HOW TO COMPLETE THIS TASK:
Reproduce exactly the line that includes "திசையிலும்‌, ஒரு புள்ளி" and all lines after it, ending with the last line of the data.

PROVIDED MATERIAL:
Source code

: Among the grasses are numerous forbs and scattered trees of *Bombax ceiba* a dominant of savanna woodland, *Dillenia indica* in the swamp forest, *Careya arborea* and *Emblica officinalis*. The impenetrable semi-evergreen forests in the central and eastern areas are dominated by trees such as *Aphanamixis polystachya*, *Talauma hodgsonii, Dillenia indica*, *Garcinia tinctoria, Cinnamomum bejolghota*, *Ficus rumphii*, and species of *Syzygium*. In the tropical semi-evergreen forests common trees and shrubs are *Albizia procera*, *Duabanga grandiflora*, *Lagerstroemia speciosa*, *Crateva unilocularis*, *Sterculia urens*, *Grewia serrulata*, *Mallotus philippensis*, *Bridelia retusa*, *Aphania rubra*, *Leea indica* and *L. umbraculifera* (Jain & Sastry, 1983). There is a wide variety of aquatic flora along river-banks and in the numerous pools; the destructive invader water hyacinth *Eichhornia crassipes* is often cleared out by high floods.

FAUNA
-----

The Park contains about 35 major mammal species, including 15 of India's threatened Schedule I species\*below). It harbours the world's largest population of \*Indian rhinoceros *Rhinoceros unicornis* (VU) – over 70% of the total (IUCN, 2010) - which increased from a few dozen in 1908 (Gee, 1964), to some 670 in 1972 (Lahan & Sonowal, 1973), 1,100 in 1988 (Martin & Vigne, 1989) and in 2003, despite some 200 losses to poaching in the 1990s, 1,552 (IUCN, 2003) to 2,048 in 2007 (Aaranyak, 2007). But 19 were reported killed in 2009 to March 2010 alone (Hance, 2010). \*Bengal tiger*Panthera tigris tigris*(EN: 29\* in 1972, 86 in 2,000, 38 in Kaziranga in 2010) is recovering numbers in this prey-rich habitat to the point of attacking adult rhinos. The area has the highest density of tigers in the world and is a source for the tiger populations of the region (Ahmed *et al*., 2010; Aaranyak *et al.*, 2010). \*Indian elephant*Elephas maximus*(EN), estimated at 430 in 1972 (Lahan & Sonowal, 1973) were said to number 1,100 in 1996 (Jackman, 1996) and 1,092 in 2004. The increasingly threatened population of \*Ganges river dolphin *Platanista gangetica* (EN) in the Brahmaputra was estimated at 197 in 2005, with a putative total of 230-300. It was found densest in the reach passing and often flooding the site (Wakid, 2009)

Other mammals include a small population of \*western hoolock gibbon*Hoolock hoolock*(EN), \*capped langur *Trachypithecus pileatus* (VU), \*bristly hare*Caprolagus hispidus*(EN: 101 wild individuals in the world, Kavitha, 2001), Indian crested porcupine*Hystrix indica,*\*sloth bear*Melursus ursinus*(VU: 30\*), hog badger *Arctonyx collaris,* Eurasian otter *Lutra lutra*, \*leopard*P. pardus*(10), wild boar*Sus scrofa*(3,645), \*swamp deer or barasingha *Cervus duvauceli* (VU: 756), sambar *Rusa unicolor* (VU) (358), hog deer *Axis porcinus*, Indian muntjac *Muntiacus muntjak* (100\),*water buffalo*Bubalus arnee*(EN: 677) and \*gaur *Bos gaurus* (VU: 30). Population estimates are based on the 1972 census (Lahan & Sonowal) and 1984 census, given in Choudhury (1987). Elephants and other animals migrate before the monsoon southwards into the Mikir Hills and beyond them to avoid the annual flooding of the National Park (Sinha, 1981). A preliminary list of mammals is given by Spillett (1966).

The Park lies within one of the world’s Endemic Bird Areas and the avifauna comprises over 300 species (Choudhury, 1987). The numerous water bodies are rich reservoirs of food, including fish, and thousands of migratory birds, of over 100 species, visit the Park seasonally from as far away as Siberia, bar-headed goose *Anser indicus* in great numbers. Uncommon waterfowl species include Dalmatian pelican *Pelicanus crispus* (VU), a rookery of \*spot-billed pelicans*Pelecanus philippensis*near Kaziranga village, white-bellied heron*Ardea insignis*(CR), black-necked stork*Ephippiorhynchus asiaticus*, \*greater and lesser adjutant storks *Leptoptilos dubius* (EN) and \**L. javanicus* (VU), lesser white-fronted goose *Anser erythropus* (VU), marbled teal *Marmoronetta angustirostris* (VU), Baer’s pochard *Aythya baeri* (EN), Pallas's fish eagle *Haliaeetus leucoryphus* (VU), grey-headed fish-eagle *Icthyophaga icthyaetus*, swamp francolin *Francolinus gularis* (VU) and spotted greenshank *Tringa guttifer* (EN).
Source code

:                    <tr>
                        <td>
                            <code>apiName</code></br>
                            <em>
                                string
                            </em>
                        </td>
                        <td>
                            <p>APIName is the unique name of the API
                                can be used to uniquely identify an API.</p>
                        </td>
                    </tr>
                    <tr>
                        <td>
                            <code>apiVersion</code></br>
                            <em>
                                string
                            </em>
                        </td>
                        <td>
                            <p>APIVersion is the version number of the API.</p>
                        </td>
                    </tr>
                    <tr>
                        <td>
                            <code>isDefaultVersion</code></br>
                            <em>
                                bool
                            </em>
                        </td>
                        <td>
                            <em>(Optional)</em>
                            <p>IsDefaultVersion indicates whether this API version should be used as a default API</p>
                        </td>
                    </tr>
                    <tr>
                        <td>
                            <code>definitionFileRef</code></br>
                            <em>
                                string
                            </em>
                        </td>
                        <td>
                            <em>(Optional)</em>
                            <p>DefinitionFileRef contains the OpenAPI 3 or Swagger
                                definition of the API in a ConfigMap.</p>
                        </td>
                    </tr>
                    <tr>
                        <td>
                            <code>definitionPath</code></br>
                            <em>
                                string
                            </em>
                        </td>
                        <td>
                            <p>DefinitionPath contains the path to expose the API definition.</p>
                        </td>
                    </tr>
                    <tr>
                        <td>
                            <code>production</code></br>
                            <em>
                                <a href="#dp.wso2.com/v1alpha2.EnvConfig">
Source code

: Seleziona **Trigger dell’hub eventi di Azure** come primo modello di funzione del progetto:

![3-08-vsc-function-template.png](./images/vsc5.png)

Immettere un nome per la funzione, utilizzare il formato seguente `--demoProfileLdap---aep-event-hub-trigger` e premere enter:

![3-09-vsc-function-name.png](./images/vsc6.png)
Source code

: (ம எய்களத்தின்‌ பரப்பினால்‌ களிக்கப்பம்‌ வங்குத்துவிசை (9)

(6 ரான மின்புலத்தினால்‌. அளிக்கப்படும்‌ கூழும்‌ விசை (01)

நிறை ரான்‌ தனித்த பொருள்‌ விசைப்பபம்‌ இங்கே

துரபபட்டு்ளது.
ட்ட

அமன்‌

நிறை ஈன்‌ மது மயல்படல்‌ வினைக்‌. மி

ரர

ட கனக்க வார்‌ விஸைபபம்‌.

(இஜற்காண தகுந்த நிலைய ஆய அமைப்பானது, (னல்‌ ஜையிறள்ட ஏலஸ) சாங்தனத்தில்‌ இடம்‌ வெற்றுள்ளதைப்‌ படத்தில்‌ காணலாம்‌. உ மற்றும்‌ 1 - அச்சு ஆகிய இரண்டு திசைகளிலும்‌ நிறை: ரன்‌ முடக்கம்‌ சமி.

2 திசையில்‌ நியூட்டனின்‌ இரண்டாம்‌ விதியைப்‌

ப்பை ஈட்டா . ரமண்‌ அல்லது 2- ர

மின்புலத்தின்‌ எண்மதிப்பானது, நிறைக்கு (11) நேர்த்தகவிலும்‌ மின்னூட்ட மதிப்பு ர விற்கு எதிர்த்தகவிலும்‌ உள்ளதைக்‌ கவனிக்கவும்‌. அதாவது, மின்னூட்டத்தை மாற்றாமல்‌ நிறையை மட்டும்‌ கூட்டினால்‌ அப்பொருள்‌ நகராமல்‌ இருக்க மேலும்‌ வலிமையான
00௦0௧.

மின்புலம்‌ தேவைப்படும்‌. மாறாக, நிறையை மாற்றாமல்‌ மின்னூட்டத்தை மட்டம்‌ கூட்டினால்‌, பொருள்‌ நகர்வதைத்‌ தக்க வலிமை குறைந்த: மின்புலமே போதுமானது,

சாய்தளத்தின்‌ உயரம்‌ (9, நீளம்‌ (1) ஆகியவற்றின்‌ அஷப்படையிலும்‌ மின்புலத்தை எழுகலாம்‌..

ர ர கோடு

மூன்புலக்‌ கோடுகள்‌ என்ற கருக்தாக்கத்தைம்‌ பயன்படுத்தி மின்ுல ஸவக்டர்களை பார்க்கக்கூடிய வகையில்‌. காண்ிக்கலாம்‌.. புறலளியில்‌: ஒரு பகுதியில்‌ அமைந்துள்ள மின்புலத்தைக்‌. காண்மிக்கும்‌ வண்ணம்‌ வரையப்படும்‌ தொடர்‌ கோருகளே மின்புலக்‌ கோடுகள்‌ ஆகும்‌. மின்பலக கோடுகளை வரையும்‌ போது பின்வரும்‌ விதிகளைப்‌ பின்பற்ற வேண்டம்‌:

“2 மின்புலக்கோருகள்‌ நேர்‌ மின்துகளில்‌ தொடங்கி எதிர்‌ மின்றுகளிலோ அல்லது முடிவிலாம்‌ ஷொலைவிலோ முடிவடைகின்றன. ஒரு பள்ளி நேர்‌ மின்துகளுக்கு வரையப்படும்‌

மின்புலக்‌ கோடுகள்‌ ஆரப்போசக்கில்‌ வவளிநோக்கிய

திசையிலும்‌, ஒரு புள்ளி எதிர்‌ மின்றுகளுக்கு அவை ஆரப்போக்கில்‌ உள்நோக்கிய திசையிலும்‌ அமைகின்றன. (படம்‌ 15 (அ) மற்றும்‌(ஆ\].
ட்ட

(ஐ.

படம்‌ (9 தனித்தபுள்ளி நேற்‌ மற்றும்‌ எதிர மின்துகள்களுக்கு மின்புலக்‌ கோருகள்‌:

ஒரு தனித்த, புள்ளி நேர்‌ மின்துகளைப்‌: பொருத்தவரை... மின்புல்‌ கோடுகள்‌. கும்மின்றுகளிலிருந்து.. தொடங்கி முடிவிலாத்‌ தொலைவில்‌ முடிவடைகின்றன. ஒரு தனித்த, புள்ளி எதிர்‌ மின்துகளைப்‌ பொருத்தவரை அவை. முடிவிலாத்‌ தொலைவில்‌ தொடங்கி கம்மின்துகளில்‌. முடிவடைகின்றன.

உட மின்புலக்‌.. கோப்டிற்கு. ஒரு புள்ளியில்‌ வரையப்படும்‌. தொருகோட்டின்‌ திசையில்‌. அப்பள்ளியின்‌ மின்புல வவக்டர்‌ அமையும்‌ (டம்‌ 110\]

WRITTEN RESPONSE:
திசையிலும்‌, ஒரு புள்ளி எதிர்‌ மின்றுகளுக்கு அவை ஆரப்போக்கில்‌ உள்நோக்கிய திசையிலும்‌ அமைகின்றன. (படம்‌ 15 (அ) மற்றும்‌(ஆ\].
ட்ட

(ஐ.

படம்‌ (9 தனித்தபுள்ளி நேற்‌ மற்றும்‌ எதிர மின்துகள்களுக்கு மின்புலக்‌ கோருகள்‌:

ஒரு தனித்த, புள்ளி நேர்‌ மின்துகளைப்‌: பொருத்தவரை... மின்புல்‌ கோடுகள்‌. கும்மின்றுகளிலிருந்து.. தொடங்கி முடிவிலாத்‌ தொலைவில்‌ முடிவடைகின்றன. ஒரு தனித்த, புள்ளி எதிர்‌ மின்துகளைப்‌ பொருத்தவரை அவை. முடிவிலாத்‌ தொலைவில்‌ தொடங்கி கம்மின்துகளில்‌. முடிவடைகின்றன.

உட மின்புலக்‌.. கோப்டிற்கு. ஒரு புள்ளியில்‌ வரையப்படும்‌. தொருகோட்டின்‌ திசையில்‌. அப்பள்ளியின்‌ மின்புல வவக்டர்‌ அமையும்‌ (டம்‌ 110\]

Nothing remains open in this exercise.